Métamatériaux et le vivant

Par Claude Touzet
Français

Les métamatériaux sont des matériaux qui n’existent pas dans la nature. Ils sont fabriqués artificiellement. La structure géométrique précise de l’assemblage de leurs unités élémentaires détermine des propriétés uniques et nouvelles.
Le corps humain est un émetteur-récepteur électromagnétique complexe : nos cellules produisent des bio-photons, des champs bioélectriques (EEG, ECG), et sont sensibles à un environnement électro-magnétique (EM) de plus en plus saturé (5G, Wi-Fi, CPL, lignes haute tension, etc.). Face à cette pollution croissante, les approches classiques se limitent souvent à la neutralisation passive (shielding).
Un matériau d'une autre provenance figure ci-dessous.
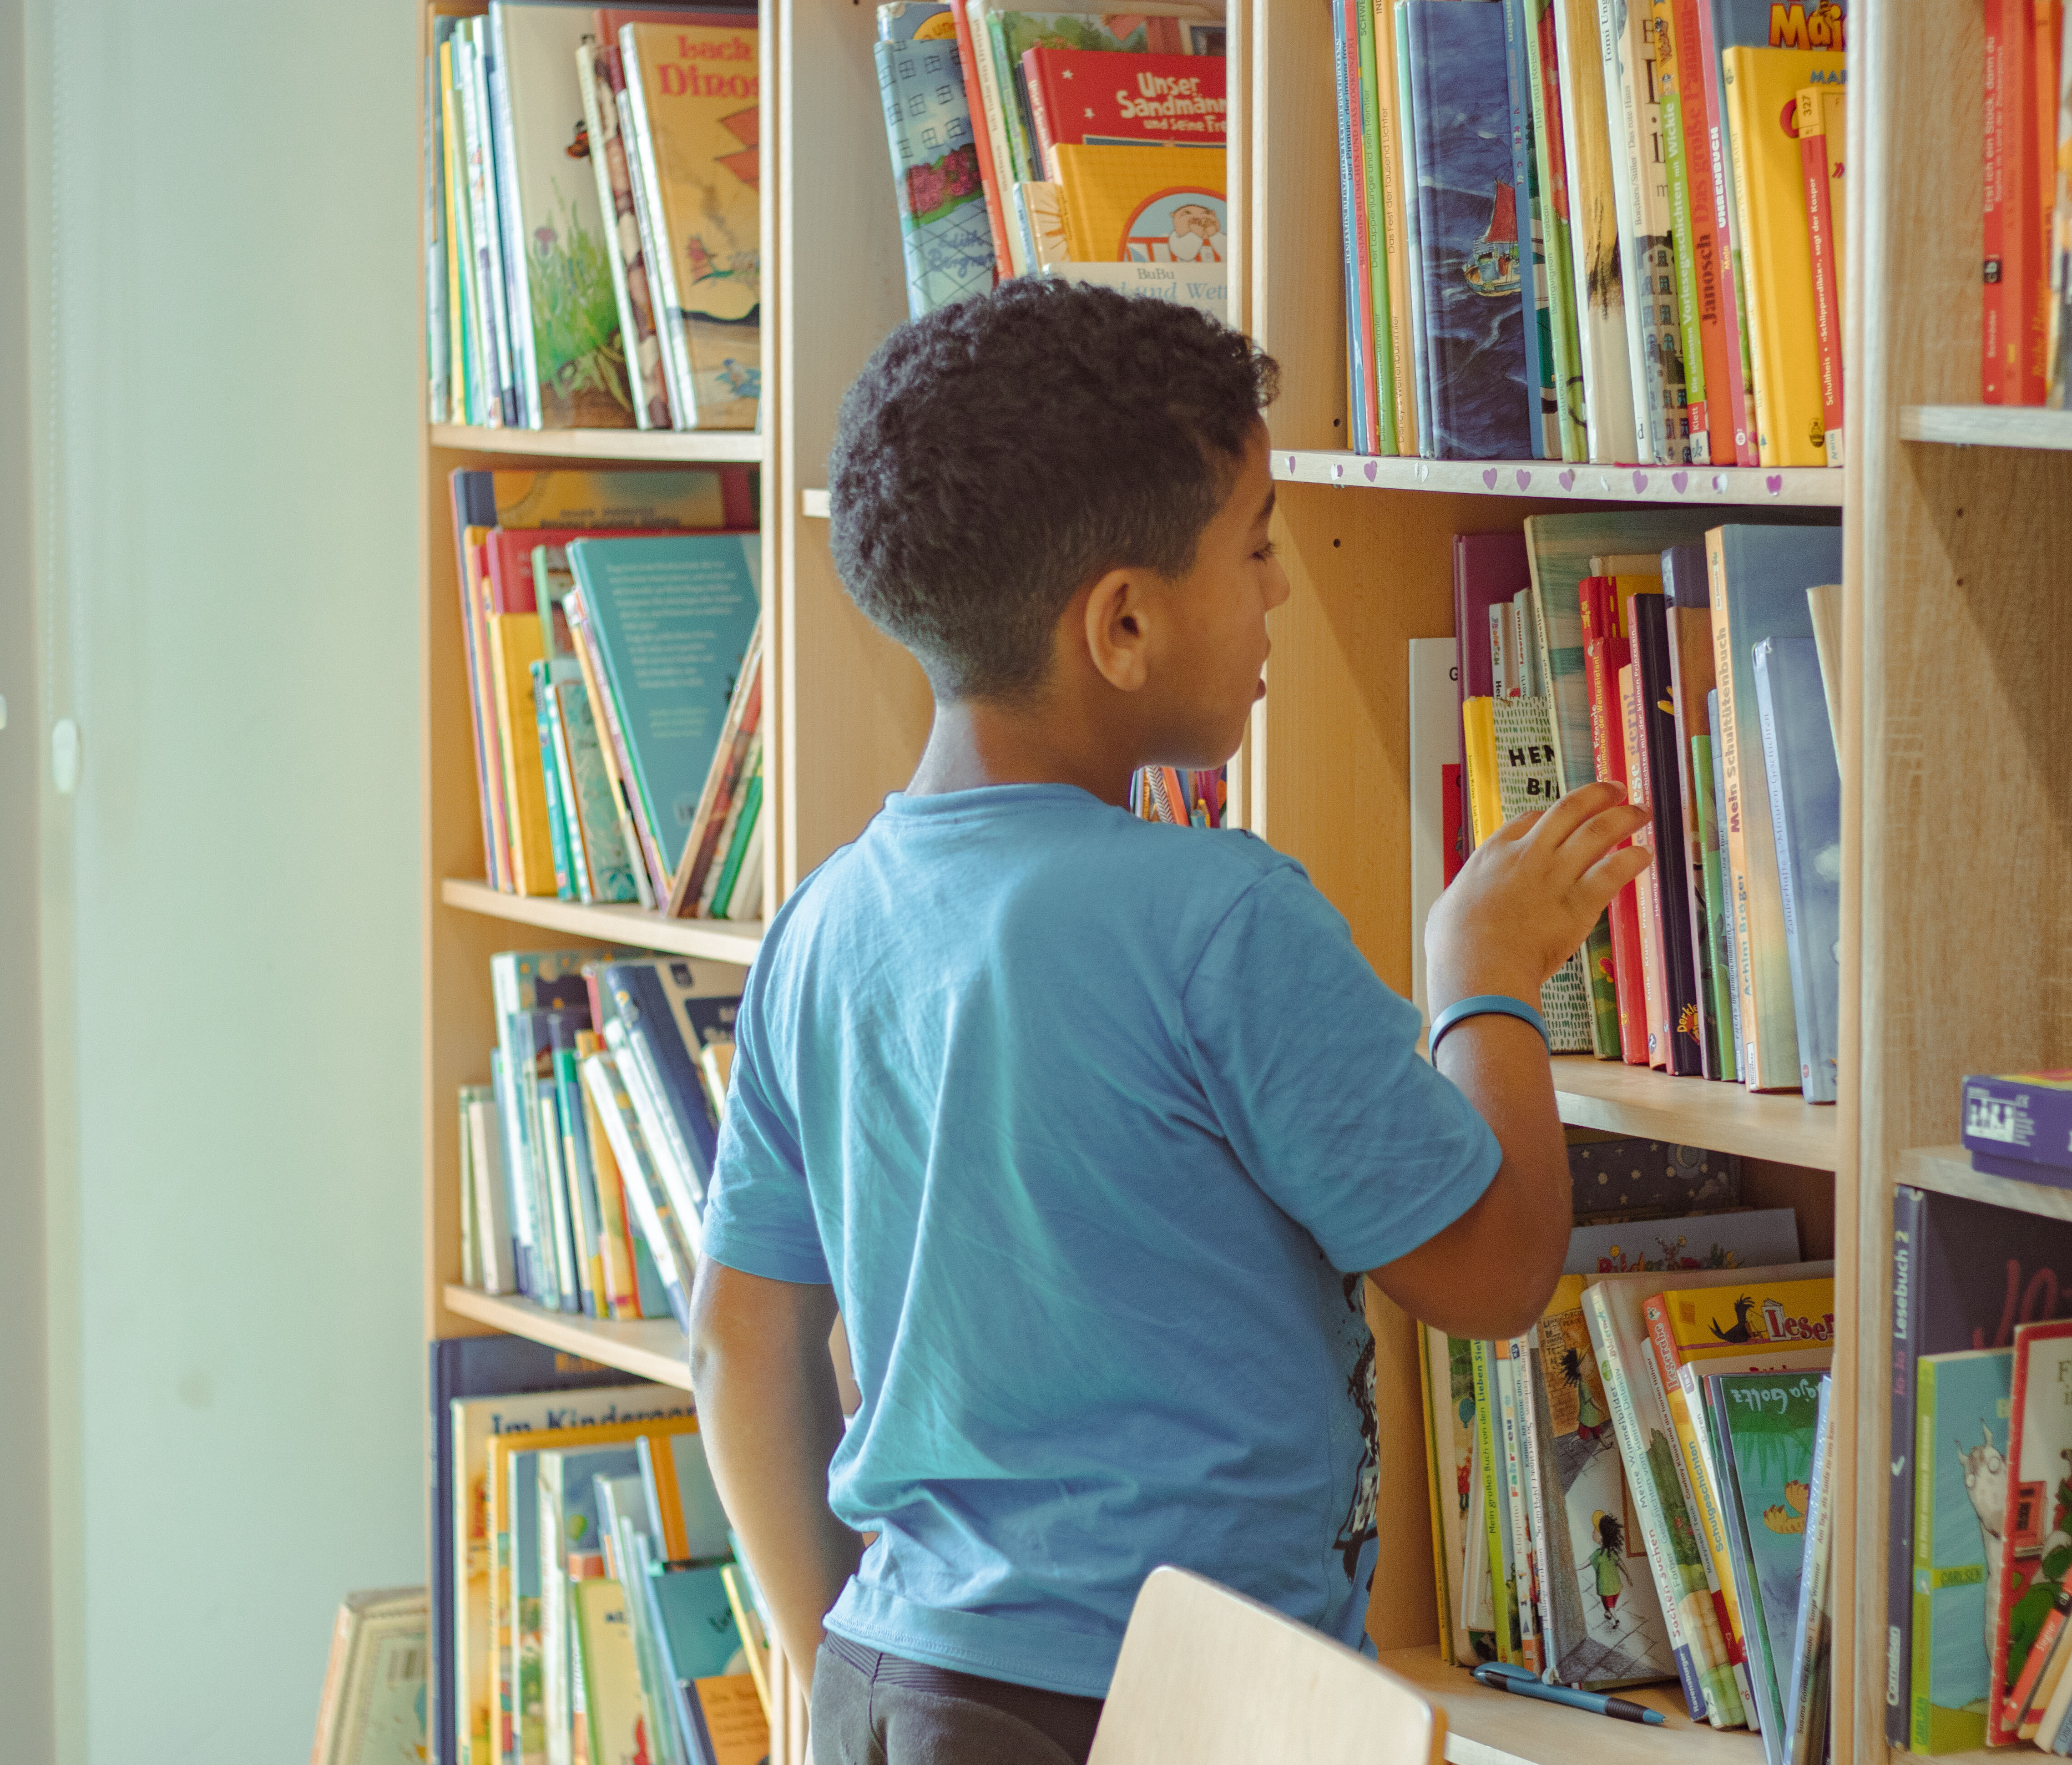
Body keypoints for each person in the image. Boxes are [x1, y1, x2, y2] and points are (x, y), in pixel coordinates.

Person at [689, 278, 1649, 1765]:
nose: (1281, 591)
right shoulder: (1217, 916)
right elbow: (1492, 1270)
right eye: (1256, 545)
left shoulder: (821, 922)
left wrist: (840, 1665)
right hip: (1151, 1705)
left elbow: (738, 1340)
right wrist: (1484, 975)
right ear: (1124, 623)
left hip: (897, 1672)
Certains métamatériaux proposent une voie plus ambitieuse : transformer ces champs délétères en rayonnements plus favorables à la cohérence cellulaire et au bien-être. Aujourd’hui, la diffusion auprès du public de ces dispositifs d’harmonisation (stickers, plaques, résines structurées) nécessite une évaluation objective, tant pour démontrer leur efficacité au grand public que pour faire progresser les connaissances scientifiques.
Des observations empiriques, simples et reproductibles, suggèrent un effet réel : croissance accélérée de graines, préférences chez les animaux (chiens, vaches), gains posturaux, gain auditif, gain en vision, etc.
Même si la mesure directe de cette « harmonisation qualitative » reste un défi et que l’effet placebo est possible, les bio-indicateurs (plantes, animaux) ainsi que les retours cliniques indiquent un potentiel sérieux. Cette approche ouvre la voie à une médecine électromagnétique personnalisée, où la pollution EM pourrait paradoxalement devenir source d’optimisation de la santé et de cohérence biologique.